In a traditional extraction model, users are generally less concerned about keys and focus exclusively on values. It would be very simply to create an OCR template that extracted values for Customer Number, Invoice Number, Invoice Date, and Total Due. As your capture needs expand however, this model becomes fragile. Variances in scan resolution might impact positioning, and most certainly, similar documents produced by other vendors will introduce differences in layout. Square 9’s GlobalCapture offers a number of tools to help with such discrepancies in a more traditional manner, whether it be through Marker Zones, pattern matching, etc. FTE takes a different approach.

Rather than using structured or semi-structured templates, FTE leverages the power of AI to make assumptions about the text on a page. Rather than requiring a user to identify via a template that “C8675309” is the customer number, FTE makes the assumptions automatically on behalf of the user. So in the AI assisted world, the OCR result wouldn’t be an arbitrary value “C8675309” that a user has told us should be inferred as Customer Number. Instead, the OCR result would resemble “Key: Customer Number, Value: C8675309”. The same pattern would hold true for all Key / Value pairs identified on the document. So in this case, you would expect to see results like:

"Key":Customer Number","Value":"C8675309"
"Key":"Invoice Number","Value":"I59692155"
"Key":"Invoice Date","Value":"02/11/2024"
"Key":"Terms","Value":"Net 30"
"Key":"Total Due","Value":"71.98"

While the OCR results are extremely good, success does require adherence to a pattern of some kind. In the case of FTE, each value is expected to have a descriptive key in it’s general vicinity. This does not mean keys and values need to be laid out horizontally, nor does it mean grid lines must be present in the document’s layout. It does however mean that for each value one cares to extract, there must in fact be a related key.

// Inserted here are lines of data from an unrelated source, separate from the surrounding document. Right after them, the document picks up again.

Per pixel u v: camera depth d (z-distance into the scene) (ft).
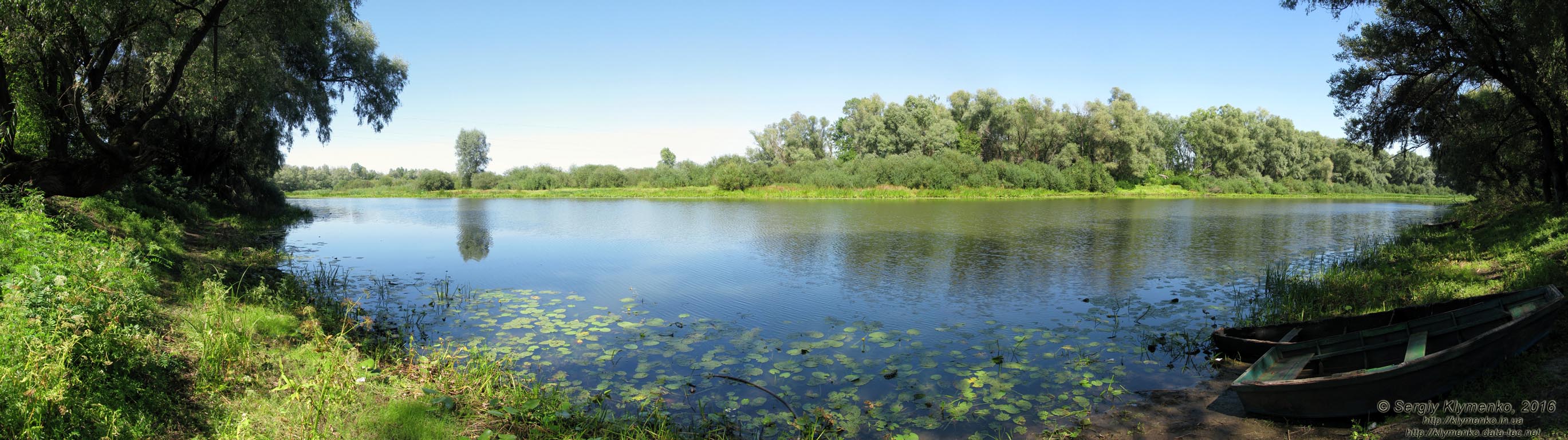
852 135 298.15
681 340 32.32
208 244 61.31
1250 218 115.85
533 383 25.43
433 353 28.04
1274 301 39.75
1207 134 279.49
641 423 21.66
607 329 34.47
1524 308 23.88
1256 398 21.70
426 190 277.23
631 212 132.57
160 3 40.57
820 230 88.33
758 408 23.53
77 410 15.47
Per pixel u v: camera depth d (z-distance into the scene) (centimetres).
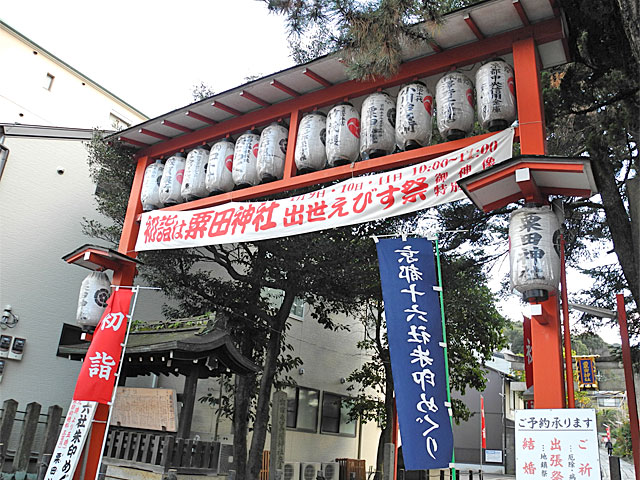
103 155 952
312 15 508
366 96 641
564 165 433
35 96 1797
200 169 749
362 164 593
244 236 656
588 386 1698
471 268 1088
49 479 642
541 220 451
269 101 695
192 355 814
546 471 392
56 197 1161
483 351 1402
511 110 520
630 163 839
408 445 437
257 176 689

And example case where this may present as problematic might be in the upper left corner of the W.B. Mason example above. In this case, both a phone number and a website address are present below the logo and address block.

image-20240327-195425.png

In this example, there are two possible outcomes:

  1. Either the phone number, the website address, or both simply don’t extract.

  2. One or both values extract, but do so with a Key of “Address Service Requested”.

In either case, extracting one or both of these data points is likely better served with an alternate method. Certainly a traditional zone extraction could be perform to collect these data points. Alternately, other use case specific tools like Transform AI (which is tuned specifically for invoices and receipts) looks very specifically for data points that might match phone numbers and website addresses regardless of the presence of a Key.

Despite any limitations presented through the lack of a Key, FTE offer’s a very powerful, very accurate approach to semi-structured and unstructured document extraction that fits well into a large set of extraction use cases.

Tables

In addition to Key / Value extraction, FTE is also very good at identifying and extracting tables. Leveraging the power of AI, FTE can identify formatted tables on a document page. Because it is not bound to a document type, FTE is significantly less rigid about the tables and their associated values when compared to a feature like TAI.

Continuing with the W.B. Mason example, tables are most commonly identified by rows and columns on a page:

image-20240327-203942.png

While the human eye might be able to quickly determine that the table marked (2) is the table of interest for this specific document, the computer can not make such assumptions. In this image snippet, two discrete tables could be identified. Tables are most commonly and most successfully extracted when there are clearly defined rows and columns.

When FTE executes on a document page, it will return the data organized by the table it was identified in. In the case above, we would expect two tables, one with 2 columns and 8 rows (table 1) and one with 2 rows and 6 columns (table 2).